School board OKs $580K for 18 unarmed guards on district campuses

Santa Fe Public Schools will spend $580,000 for unarmed security guards to patrol campuses across the district in the coming school year following a contract renewal Tuesday for Rio Rancho-based AJF Enterprises Inc.

Gabe Romero, the school district’s safety and security director, said AJF has provided security guards at Santa Fe schools since 2012. The contract, which Romero said is similar to last year’s, is for about 18 guards — eight for Santa Fe High, five for Capital High, one each for the middle schools, and the rest for the district’s K-8 and elementary schools.

Art Famiglietta, head of AJF, which also does some work for the Rio Rancho schools, said the firm’s security officers on school grounds do not carry weapons. “There’s no reason to have any form of weapons at the school,” he said. “That’s not our mission.”

A now-defunct deal with the city of Santa Fe, however, would have put armed police officers on Santa Fe’s high school campuses. In fall 2014, the school board approved a plan to place two armed city officers at Santa Fe High and Capital High. While that plan was derailed by some hesitation at City Hall, as well as a decision by the school district to invest the $70,000 it would have contributed under the officer deal to hiring a dean at the new El Camino Real Academy.

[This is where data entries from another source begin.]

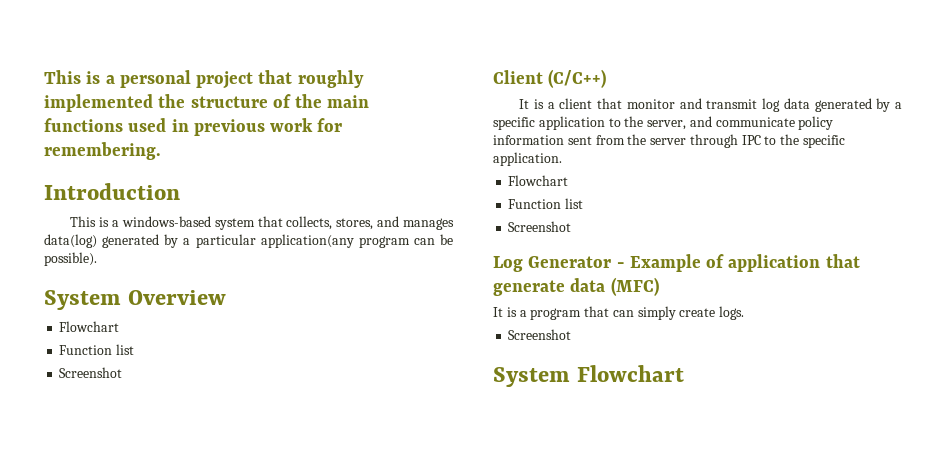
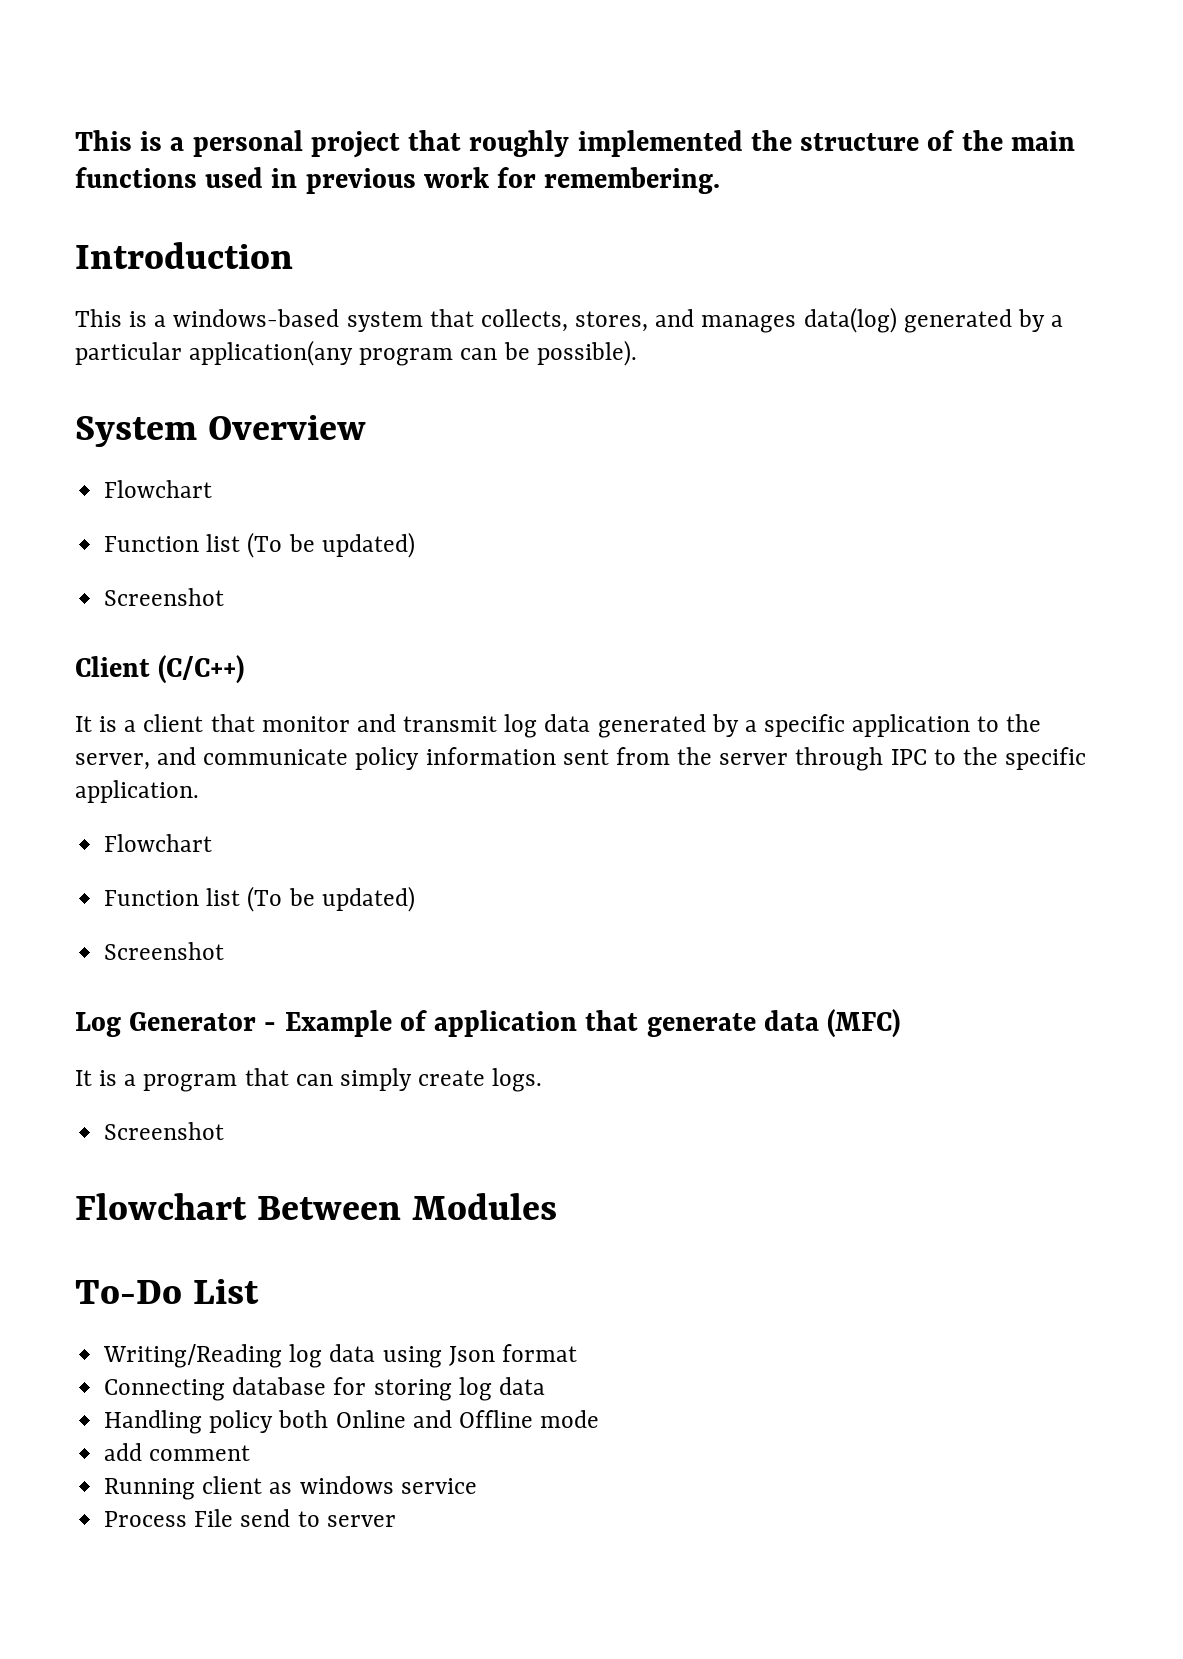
(135, 349) none -> [247,532,415,558] (To be updated)
(584, 203) none -> [247,886,415,912] (To be updated)
[493,365,685,387] System Flowchart -> [75,1193,558,1220] [75,1279,260,1304] [103,1344,577,1368] [104,1377,545,1401] [104,1410,600,1434] [104,1443,251,1461] [104,1476,477,1500] [104,1509,396,1527] Flowchart Between Modules // To-Do List // Writing/Reading log data using Json format // Connecting database for storing log data // Handling policy both Online and Offline mode // add comment // Running client as windows service // Process File send to server

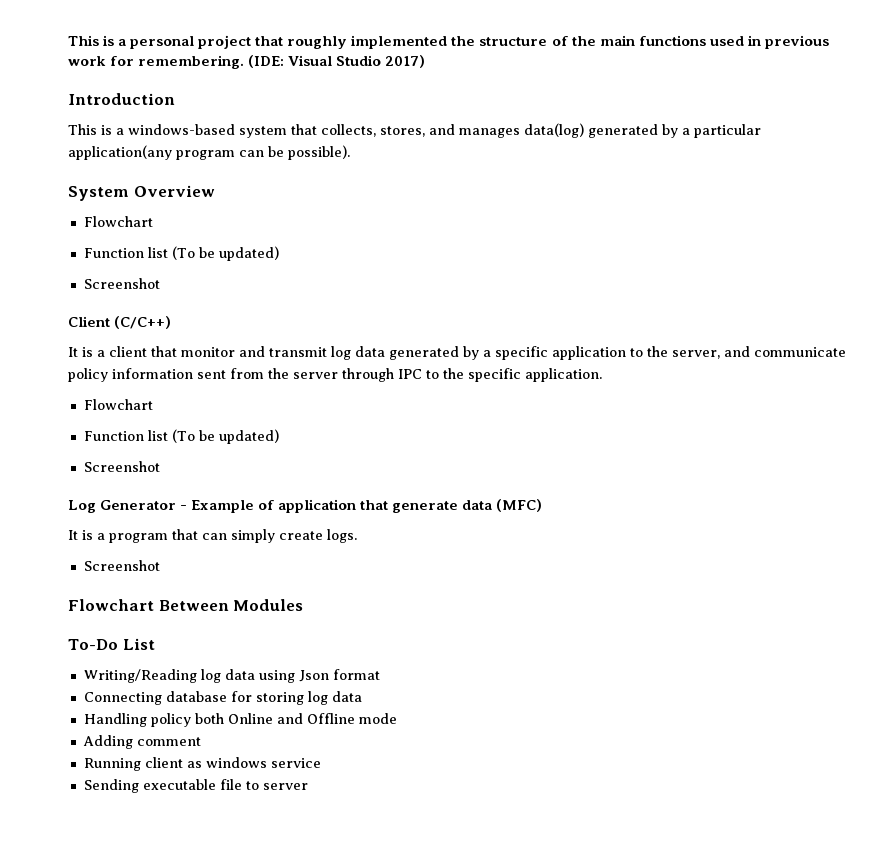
(721, 180) none -> [248,55,426,68] (IDE: Visual Studio 2017)
[104,1443,143,1461] add -> [82,735,133,749] Adding
[104,1509,291,1527] Process File send -> [83,779,242,793] Sending executable file

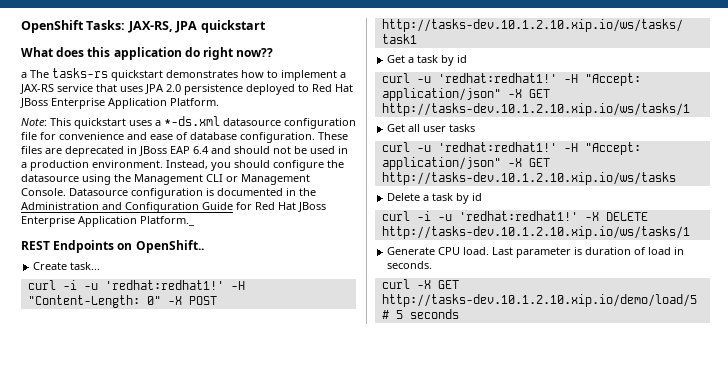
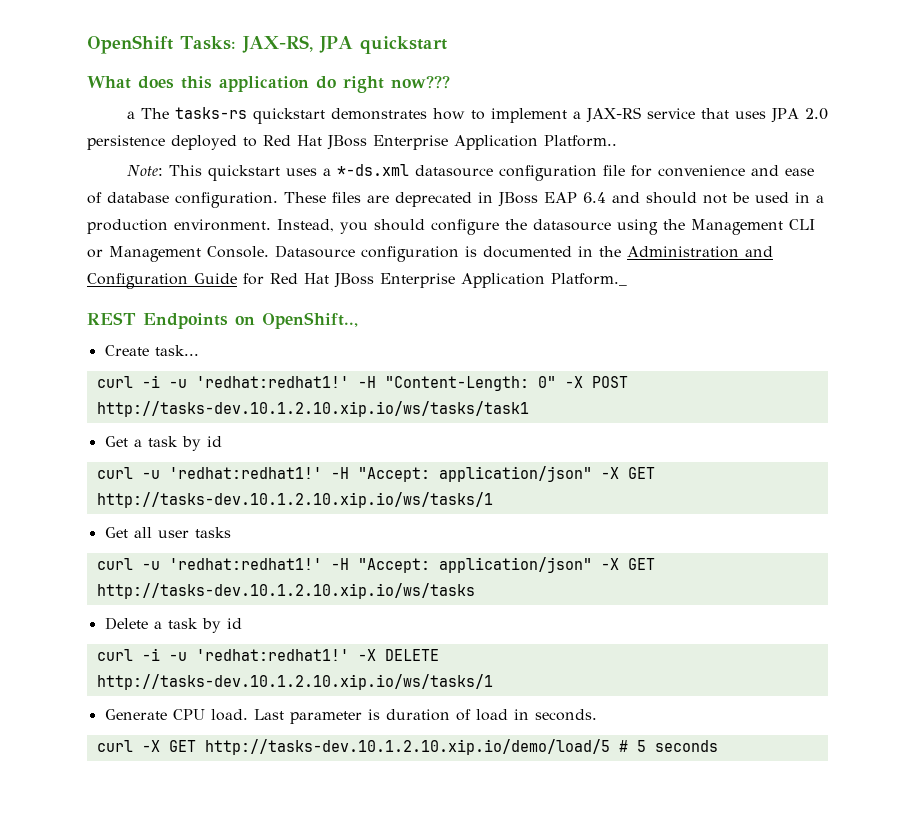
[236,48,274,57] now?? -> [391,75,450,89] now???
[170,98,219,106] Platform. -> [544,135,617,147] Platform..
[135,240,204,253] OpenShift.. -> [262,312,358,329] OpenShift..,

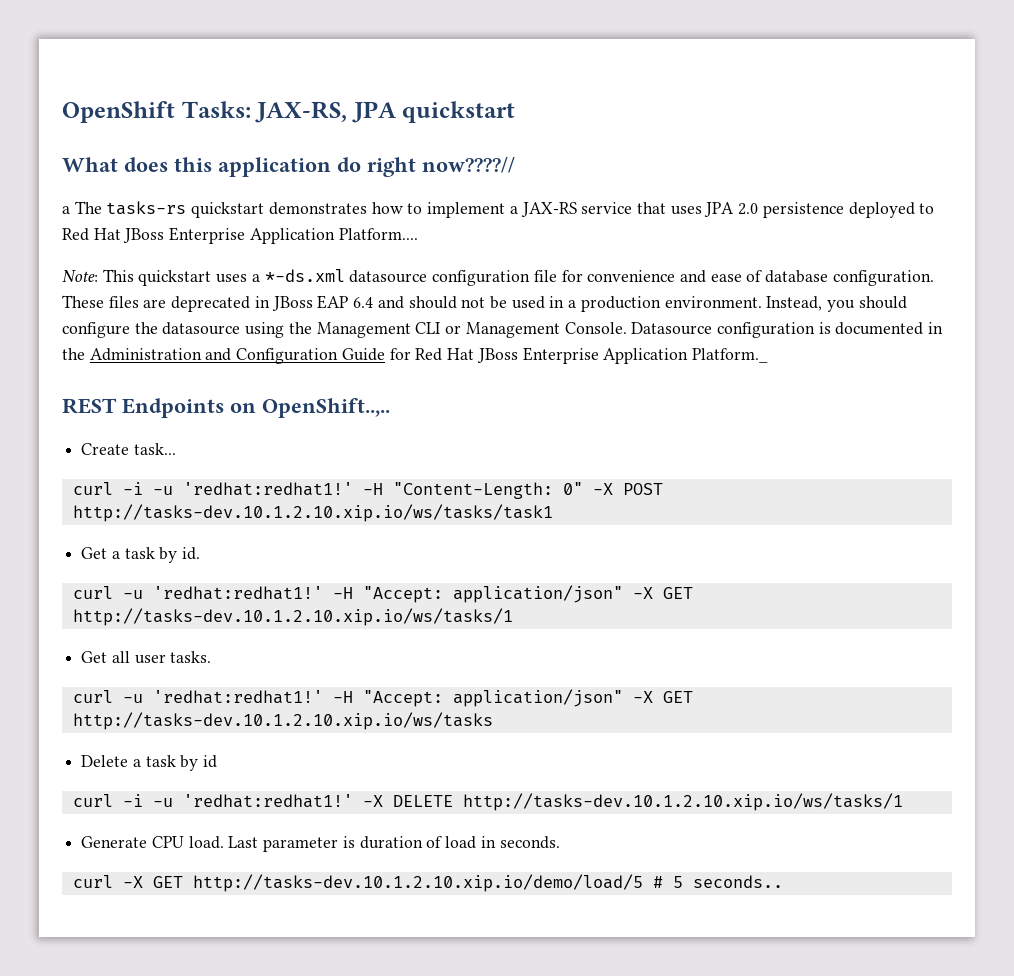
[391,75,450,89] now??? -> [422,157,515,173] now????//
[544,135,617,147] Platform.. -> [338,228,418,240] Platform....
[262,312,358,329] OpenShift.., -> [262,398,390,418] OpenShift..,..
[206,436,222,447] id -> [182,547,201,560] id.
[194,527,231,538] tasks -> [170,651,212,663] tasks.
[654,740,718,752] seconds -> [692,875,783,888] seconds..

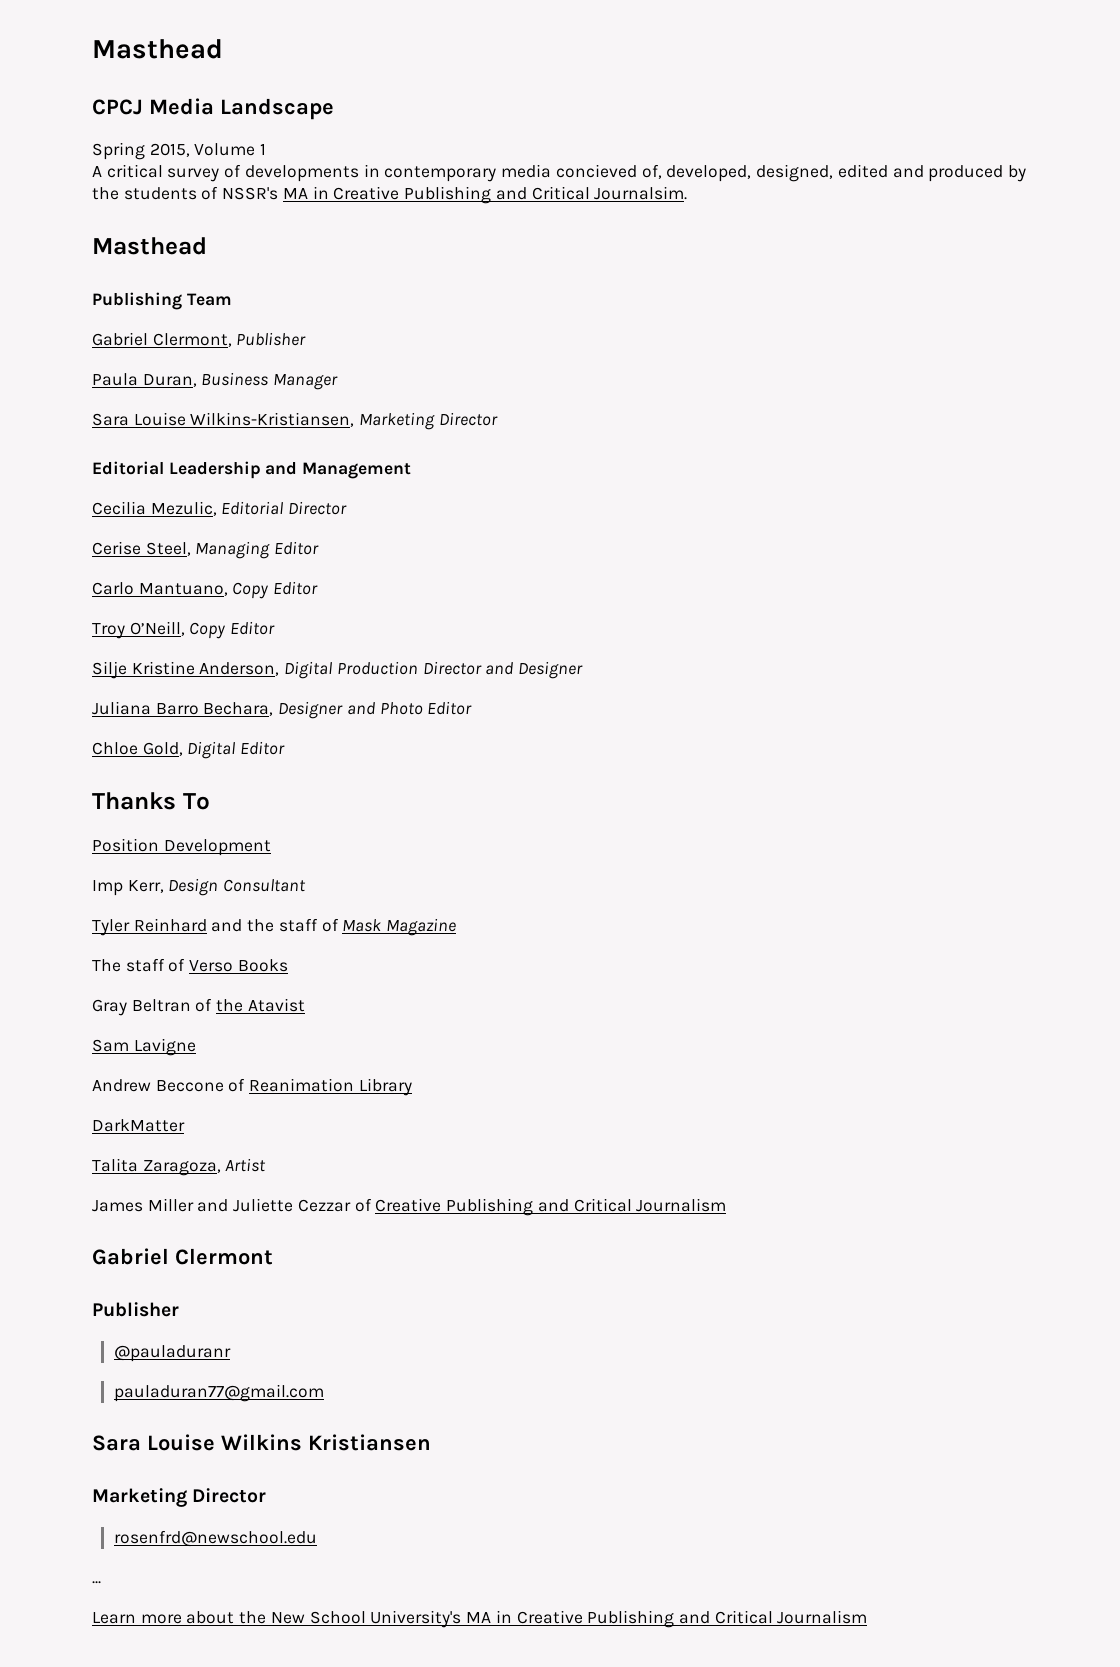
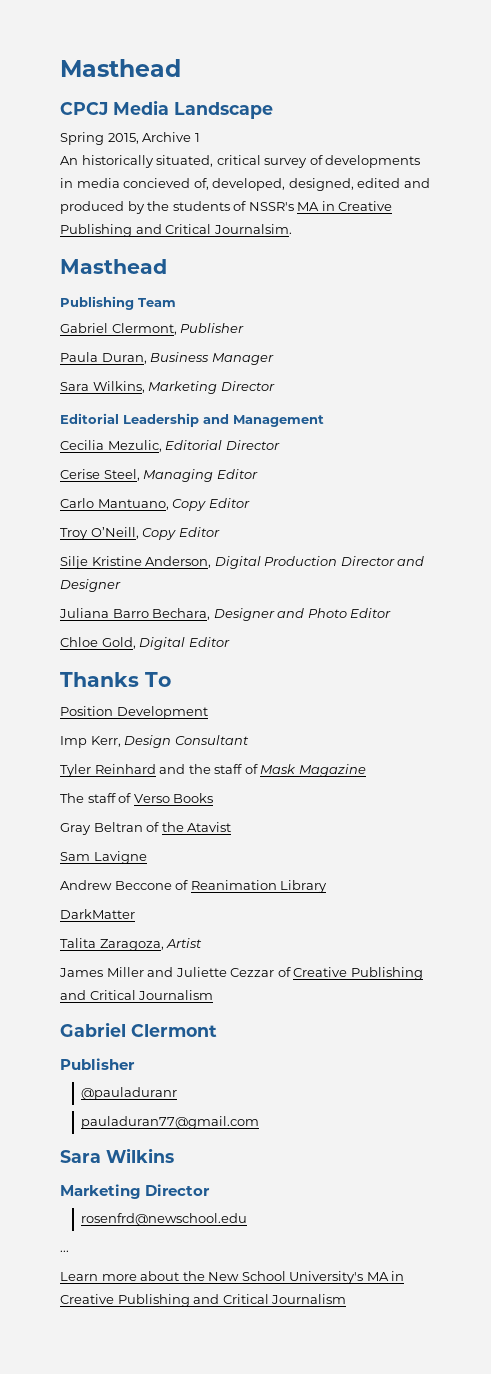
[194,143,256,156] Volume -> [142,132,192,142] Archive
[92,166,102,177] A -> [60,155,214,168] An historically situated,
[384,166,497,182] contemporary -> (73, 183) none
[133,412,355,427] Louise Wilkins-Kristiansen, -> [92,381,145,393] Wilkins,
[147,1434,215,1451] Louise -> (101, 1156) none
[308,1434,431,1451] Kristiansen -> (174, 1155) none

Romero said he still believes that police officers on campus would be good for students. Police Chief Eric Garcia also has said he was in favor of the program. But recent tensions between the school district and the Santa Fe Police Department may make any renewal of the deal difficult.

Earlier this year, police charged a teacher and a principal with child abuse and failure to report child abuse, respectively, following a paperback-throwing incident at De Vargas Middle School. Those charges have since been dropped, but Santa Fe Public Schools Superintendent Boyd has expressed concerns about the police department’s policies.

Romero said police officers do have a presence on campus — they come by whenever they are needed — but a consistent presence, he said, would be ideal. He said a security guard has a different set of responsibilities than a police officer assigned to a campus would have. Guards, Romero said, can help school officials monitor the flow of visitors on and off the campus. They also can help to cut the truancy rate by keeping an eye on students.

Romero said guards also conduct nighttime patrols and monitor sporting events and graduation ceremonies.

Security guards don’t have the ability to arrest or detain students or teachers. In fact, Famiglietta said he encourages his guards not to touch the students. Instead, he wants them to focus on talking to people to solve problems.

The school board on Tuesday also approved a quarter-of-a-million-dollar contract for 30 crossing guards across the district.